28/10/2013

SobRe RecoMeçAr


Bom, fico pensando se ainda vale a pena. Vale a pena acreditar? Confiar? Querer que dê certo?
É que já passei por tantas decepções que nem quero olhar pro lado.
Ainda tenho aquele medo de acreditar de novo na pessoa errada.
Parece que vejo um letreiro imenso piscando, em vermelho bem vivo: "apaixone-se e machuque-se".
Acreditei no pobre coitado, em gente gentil e carinhosa, acreditei em amantes ardentes e sempre disponíveis, acreditei em ex-amores que se fingiram de amigos.
Mas aí vem sempre uma rasteira, coração ralado e olhos vermelhos.
Acreditei tanto no errado que talvez esteja perdendo a oportunidade de crer no certo e bom. Será?

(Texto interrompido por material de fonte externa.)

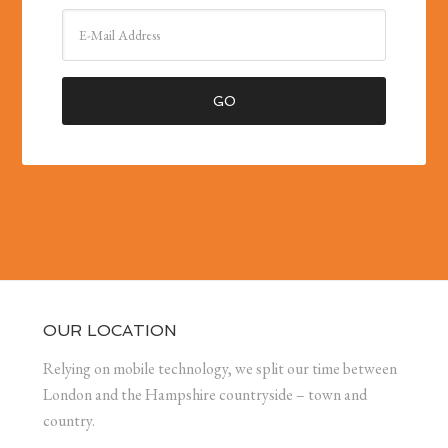
« Discover Europe this winter with Voyages-sncf.com
Five of the Best - Mazan, Southern France »
OUR LOCATION
Relying on mobile technology, we split our time between
London and the Hampshire countryside – town and
country.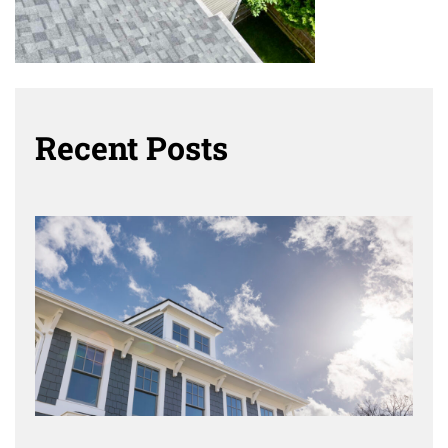
Recent Posts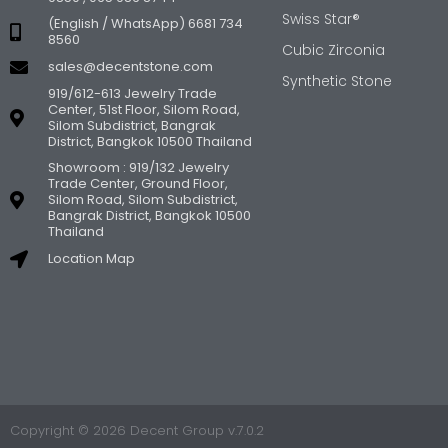
Swiss Star®
(English / WhatsApp) 6681 734
8560
Cubic Zirconia
sales@decentstone.com
Synthetic Stone
919/612-613 Jewelry Trade
Center, 51st Floor, Silom Road,
Silom Subdistrict, Bangrak
District, Bangkok 10500 Thailand
Showroom : 919/132 Jewelry
Trade Center, Ground Floor,
Silom Road, Silom Subdistrict,
Bangrak District, Bangkok 10500
Thailand
Location Map
Copyright © 2026 Decent Group v.7.0.2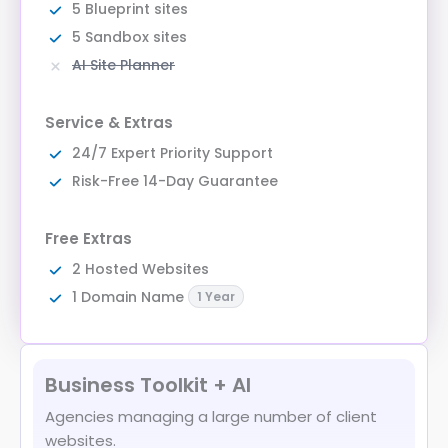
5 Blueprint sites
5 Sandbox sites
AI Site Planner
Service & Extras
24/7 Expert Priority Support
Risk-Free 14-Day Guarantee
Free Extras
2 Hosted Websites
1 Domain Name
1 Year
Business Toolkit + AI
Agencies managing a large number of client
websites.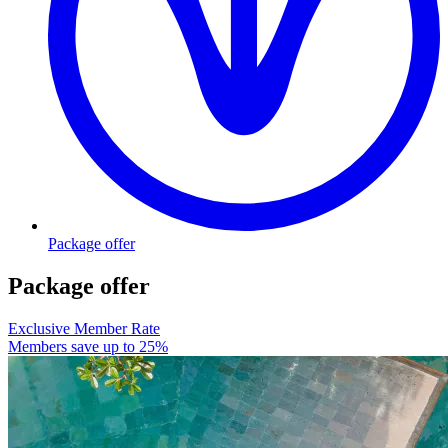
Package offer
Package offer
Exclusive Member Rate
Members save up to 25%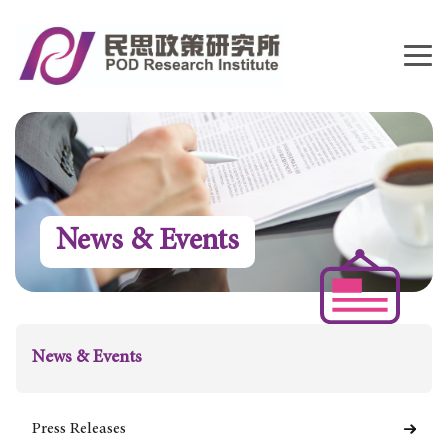
News & Events
News & Events
Press Releases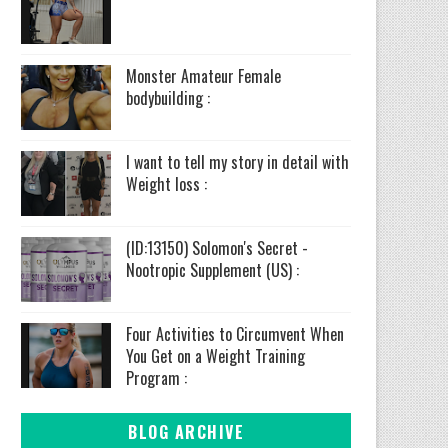
Monster Amateur Female
bodybuilding :
I want to tell my story in detail with
Weight loss :
(ID:13150) Solomon's Secret -
Nootropic Supplement (US) :
Four Activities to Circumvent When
You Get on a Weight Training
Program :
BLOG ARCHIVE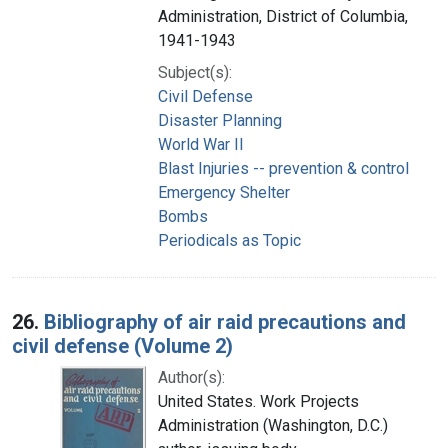
Administration, District of Columbia,
1941-1943
Subject(s):
Civil Defense
Disaster Planning
World War II
Blast Injuries -- prevention & control
Emergency Shelter
Bombs
Periodicals as Topic
26.
Bibliography of air raid precautions and
civil defense (Volume 2)
Author(s):
United States. Work Projects
Administration (Washington, D.C.)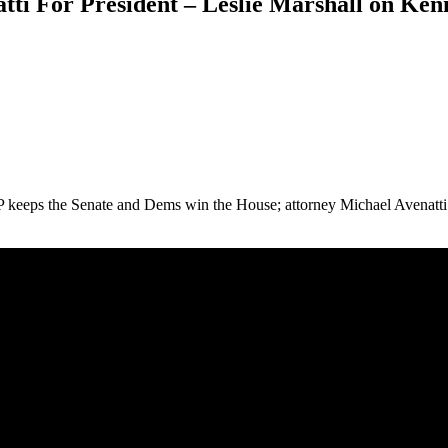
tti For President – Leslie Marshall on Ken
P keeps the Senate and Dems win the House; attorney Michael Avenatti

Mas quem disse que tenho coragem de arriscar?
Chega um tempo, pelo menos pra mim chegou, que a gente só pensa em viver em paz. Sozinha? Que seja. Ainda sou uma ótima companhia. Pra mim também.
E se não for pra ser bom, leve e feliz, não vale a pena.
Alguém que não dá sem que se peça, não tem a preocupação de cuidar, não para pra ouvir e nem lembra a cor dos meus olhos, não merece o meu sorriso, o som da minha voz ou o cheiro da minha pele.
Não, eu não estou sendo prepotente. Apenas aprendi a gostar de quem realmente vale a pena: eu.
E o medo ainda me ronda.
Talvez algum dia consiga acreditar de novo.
Talvez se conseguir ouvir a tal voz da intuição, como disse uma amiga: "nossa intuição sempre nos sussurra alguma coisa".
Bom, a minha deve estar falando em algum dialeto que não compreendo.
Ou pode estar apontada para um satélite perdido no espaço, sem conexão com a Terra.
Não sei bem qual o problema das pessoas.
Se estou com alguém, mas não está bom, simplesmente vou embora. Pra que trair, mentir, tornar tudo tão "novela mexicana"?
Ainda prefiro a verdade, o autêntico e o sincero.
Acho que isso assusta.
Ah! E ainda têm os golpistas, os psicopatas e os ciumentos doentios.
Sinto falta sim das trocas de olhares, dormir de conchinha, dos passeios de fim de tarde, das viagens de aventura, dos banhos demorados a dois, das conversas animadas no café da manhã...
E bem lá no fundo ainda sobrevive uma esperança de que ainda exista a pessoa boa ou a pessoa "certa".
E se chegar até mim, talvez tenha um pouco mais de trabalho.
Talvez precise me fazer acreditar de novo que vale a pena.
Ou talvez não.
Talvez eu aprenda a decifrar os sinais criptografados da tal intuição.
Ou talvez a intuição precise gritar e não apenas sussurrar.